Похожий был у моего отца. Когда он пьяный разгуливал по дому, не потрудившись надеть бельё или, хотя бы запахнуть полы халата, я всегда прятался под кровать в маминой комнате. В такие дни он просыпался не в духе и, забыв, что мама на работе, грязно ругаясь, искал её по всему дому. Чем дольше он её искал, тем больше возбуждался, и задевал за все углы своим эрегированным членом. Снова грязно ругался, потом падал на диван и засыпал, теперь уже надолго, и я выходил из своего укрытия. Закрыв глаза, я постарался прогнать воспоминания, нахлынувшие так некстати. Мать, уходя на работу рано утром, не будила меня, и только с вечера наказывала уходить к бабушке на соседнюю улицу, если отец был дома и спал пьяный. Но я никогда не уходил.

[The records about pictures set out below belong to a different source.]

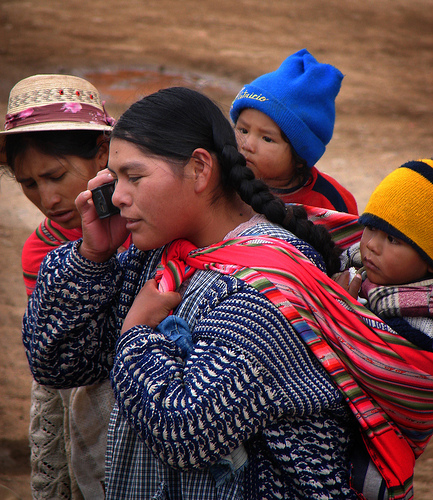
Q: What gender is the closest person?
A: Female.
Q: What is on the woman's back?
A: Baby.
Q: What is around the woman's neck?
A: Baby sling.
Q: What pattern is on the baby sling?
A: Stripes.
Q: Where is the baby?
A: On the woman's back.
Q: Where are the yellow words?
A: Blue toboggan.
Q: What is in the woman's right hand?
A: Cell phone.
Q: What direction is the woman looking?
A: Down.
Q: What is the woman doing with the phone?
A: Talking.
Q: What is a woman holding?
A: Cell phone.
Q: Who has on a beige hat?
A: Person on left.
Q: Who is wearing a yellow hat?
A: Kid on far right.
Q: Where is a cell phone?
A: In woman's hand.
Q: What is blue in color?
A: One kid's hat.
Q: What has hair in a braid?
A: Woman on the cell phone.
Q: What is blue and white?
A: Woman's sweater.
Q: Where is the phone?
A: In the woman's hand.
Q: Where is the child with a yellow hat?
A: In a carrier on the woman's back.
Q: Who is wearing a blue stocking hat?
A: The child on the left.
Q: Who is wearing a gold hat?
A: The child on the right.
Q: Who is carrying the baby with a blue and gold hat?
A: The woman with braided hair.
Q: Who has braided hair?
A: The woman with the phone.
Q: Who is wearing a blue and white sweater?
A: The woman on the phone.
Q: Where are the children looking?
A: At the woman with the phone.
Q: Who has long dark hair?
A: The woman with the blue and white sweater.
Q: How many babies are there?
A: 2.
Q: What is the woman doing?
A: Talking.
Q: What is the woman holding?
A: A phone.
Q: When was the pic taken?
A: During the day.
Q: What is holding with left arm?
A: Khanga.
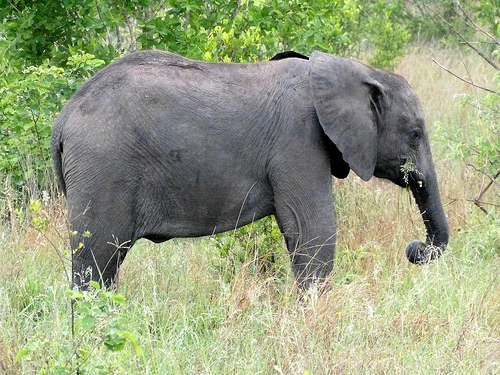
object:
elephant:
[49, 50, 452, 302]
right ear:
[308, 50, 382, 182]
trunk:
[404, 158, 450, 266]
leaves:
[401, 169, 405, 172]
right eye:
[409, 123, 424, 142]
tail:
[47, 115, 69, 198]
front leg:
[263, 141, 335, 292]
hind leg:
[65, 163, 138, 292]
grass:
[2, 49, 499, 371]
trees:
[365, 0, 413, 74]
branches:
[430, 57, 499, 96]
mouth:
[397, 156, 417, 197]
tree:
[26, 203, 129, 372]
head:
[311, 43, 449, 267]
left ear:
[268, 51, 349, 183]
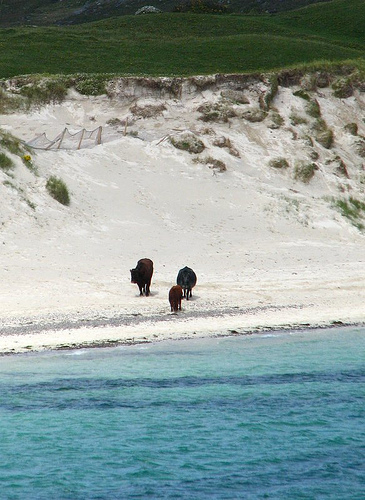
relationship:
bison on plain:
[131, 256, 197, 314] [0, 80, 361, 351]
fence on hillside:
[21, 104, 180, 150] [0, 30, 362, 252]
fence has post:
[21, 104, 180, 150] [24, 129, 42, 146]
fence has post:
[21, 104, 180, 150] [56, 118, 66, 151]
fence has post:
[21, 104, 180, 150] [93, 122, 105, 142]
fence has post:
[21, 104, 180, 150] [73, 123, 86, 151]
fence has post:
[21, 104, 180, 150] [121, 111, 129, 136]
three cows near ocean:
[168, 265, 196, 310] [1, 325, 364, 498]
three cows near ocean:
[130, 259, 198, 312] [1, 325, 364, 498]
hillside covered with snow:
[3, 7, 362, 356] [86, 155, 218, 246]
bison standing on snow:
[130, 257, 154, 296] [163, 224, 236, 245]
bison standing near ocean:
[130, 257, 154, 296] [0, 324, 364, 498]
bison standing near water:
[169, 285, 184, 314] [172, 336, 221, 367]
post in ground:
[78, 128, 85, 151] [1, 59, 363, 354]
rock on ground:
[183, 92, 335, 183] [1, 59, 363, 354]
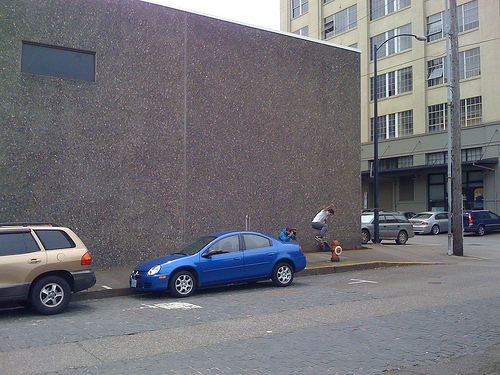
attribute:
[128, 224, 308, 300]
car — blue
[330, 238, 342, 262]
hydrant — orange, white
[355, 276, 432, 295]
asphalt — dry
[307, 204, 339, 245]
person — skateboarder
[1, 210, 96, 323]
suv — gold, tan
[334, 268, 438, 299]
street — paved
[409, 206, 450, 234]
car — silver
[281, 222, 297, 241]
person — crouching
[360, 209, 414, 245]
car — green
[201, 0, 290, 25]
sky — cloudy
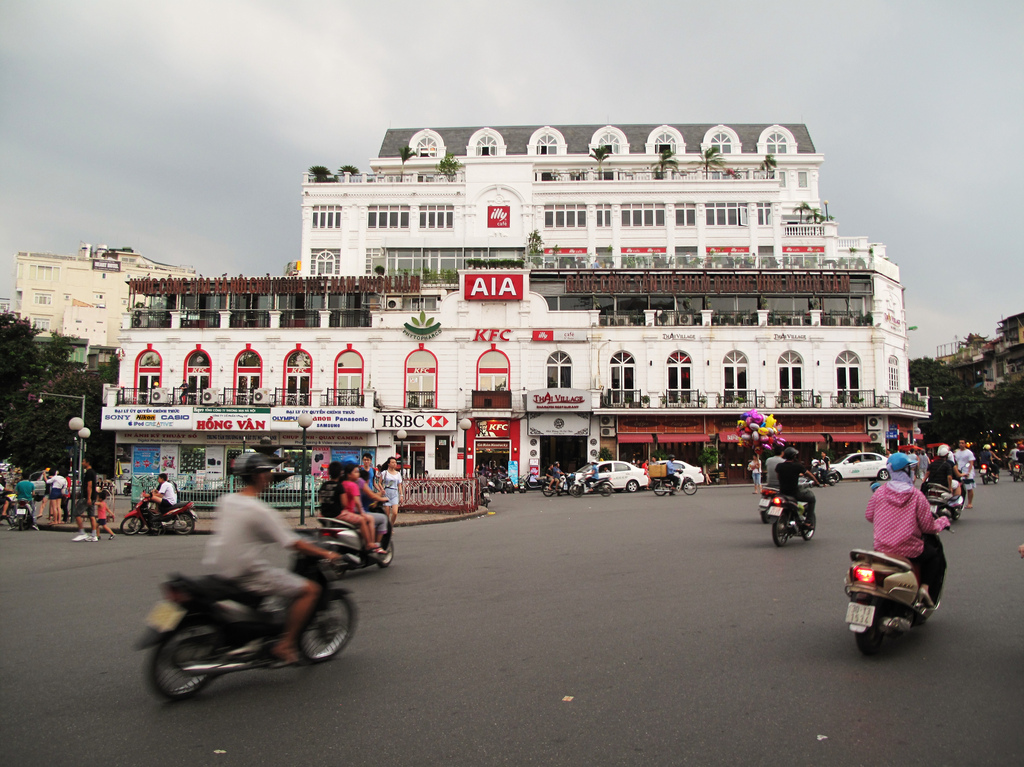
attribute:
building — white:
[99, 134, 913, 468]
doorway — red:
[466, 419, 521, 483]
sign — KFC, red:
[475, 410, 515, 441]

Даже если я не успевал спрятаться, отец, увидев меня, серьёзно вопрошал: «А ты уже обедал?» Сейчас, с позиции прожитых лет, это выглядит комично – полупьяный папаша в одном распахнутом халате и со стоящим по стойке «смирно» «флажком», интересуется у маленького сына – не голоден ли он. Отец никогда меня не обижал и, наверное, по-своему любил. Мы шли с ним в кухню, разогревали обед, он рассказывал мне, пятилетнему мальчишке, о своих донжуанских похождениях, теперь я думаю, что он безбожно врал, учил, как правильно обращаться с цыпочками, так он называл девок из соседней пивной, и как правильно пробить бант. Потом мы смотрели телевизор, до самого возвращения мамы. Я долго скучал по отцу, когда он, как говорила мама, уехал на заработки. На самом деле он пропал без вести на долгие восемь лет. Потом его нашли в психушке соседнего штата в невменяемом состоянии. Оказалось, что он пробыл там все эти годы, после того, как получил травму головы в какой-то драке, совсем недалеко от дома. Документов у него при себе не было, его сочли бродягой и определили в приют для душевнобольных. Мама, не смотря на то, что уже сошлась с Майклом, всерьёз собиралась забрать отца домой. Но её отговорили доктора. Самое большее, что вы сможете для него сделать, это перевести в более комфортабельную больницу, говорили они. Мама так и поступила, и мы ещё пять лет ездили его навещать каждый уик-энд. Как-то, глядя на отца в инвалидной коляске, дремавшего на свежем воздухе в больничном парке, мама сказала: «И кто бы мог подумать, что когда-то этот человек с блеском окончил Саффолк…», – и заплакала.